While Crowley was a fan of the spirit of American Individualism, we can find his disdain for American government all through his writing. I think we can learn FROM the old aeon, but we certainly can not point to the governments created in the old aeon, and on egalitarian concepts, which rejects the inherent difference of all people, as being inherently Thelemic in nature.
To look at what a Thelemic government must be, we are left with the Blue Equinox and a number of his letters to members of the early OTO.
I was told the other day that these materials do not necessarily hold up in the light of today's world, and that we are left instead with a process where our leaders move through the initiatic path and from personal revelation form the Thelemic government of our Day. While this was certainly true of Crowley, he was also the LOGOS and he did not claim through divine vision to be creating the new Christianity, nor the new Islam, but rather Thelema, which consumed these slave religions and was instead something new. For so long as we claim to be a thing, anything, be it Thelemic, Christian, or otherwise, we must have some metric of that which is and is not that thing.
To this end, if someone, through personal revelation, comes to believe something which is directly contrary to the holy books, they are, despite personal revelation not Thelemic. The same is true of government. Giving leadership freedom to lead people away from their personal Will is not Thelemic.
America has been called "The Great Experiment" however, in today's secular world, we have turned to "Science" as the new religion, and just as Crowley predicted, not only do we see
"four hundred years hence perchance will some disciple of Lamarck {151} be torn to pieces in the rooms of the Royal Society by the followers of Haeckel, just as Hypatia, that disciple of Plato, was torn to pieces in the Church of Christ by followers of St. John. "
But the proponents of this great experiment, despising the present state of the endeavor, will not see the failure inherent from the start, and try through sheer force of ignorance to separate the effect from the cause. No, ladies and gentlemen, we must be willing to see the results of the experiment for what they are, and to proceed with steadfast bravery to the next experiment, not necessarily with trust that it will produce the utopia we all seek, but rather with the hope that we might learn from it, and refine, creating ever more subtle experiments as time goes on, and approaching the truth we seek.
Who will admit that when the founding fathers wrote: "it is the Right of the People to alter or to abolish it, and to institute new Government, laying its foundation on such principles and organizing its powers in such form, as to them shall seem most likely to effect their Safety and Happiness" That is exactly what we got, not liberty, but "Safety and Happiness" for the masses, at the cost of individual liberty, and a dragging down of any star into the gutter of commonality.

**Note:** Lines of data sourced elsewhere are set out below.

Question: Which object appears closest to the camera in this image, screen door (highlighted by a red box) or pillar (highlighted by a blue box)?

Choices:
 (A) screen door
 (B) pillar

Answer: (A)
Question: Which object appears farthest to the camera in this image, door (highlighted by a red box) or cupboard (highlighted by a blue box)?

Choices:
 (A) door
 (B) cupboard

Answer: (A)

The founding fathers of America did liberty a great service in taking a great leap in their time, but for so long as we cling to the ideals they held we stop ourselves from standing on their shoulders to continue the great work of freedom beyond that which they, being firmly ensconced in the last aeon, were even capable of conceiving.
Crowley, after a lifetime of study had proposed a brilliant new experiment which, to misquote better men than I, has been found too difficult, and hence not tried, rather than being tried and found too difficult.
What would the result of such an experiment be in today's world? Would it solve all our ills? I do not know. I know only that we can try it and find out, or we can not try it, and not know.
I have withdrawn all but completely from the OTO, so where does this put me? Am I in a place where I can criticize those who are doing something? Well, I am, but it does no one any good, as they surely won't listen, and Crowley was clear on how well he loved the busy body. So the question then becomes, do I join the war, and win others to the side of personal freedom in the form of Thelemic government, or do I opt out entirely, do my own thing, and pretend it does not affect me as the badge of Thelema is attached to old aeon egalitarianism, dragging every star down to the gutter just as the name of Christianity is affixed to everything in popular politics?
Perhaps I am brilliant beyond belief, as, at only the grade of Minerval I have already reached the crisis point which I have seen eject better men than myself from the fray. Now the trick is to stall and stall till I have no way to be effective, then sulk off to join the masons, or to stand up like a man and do something.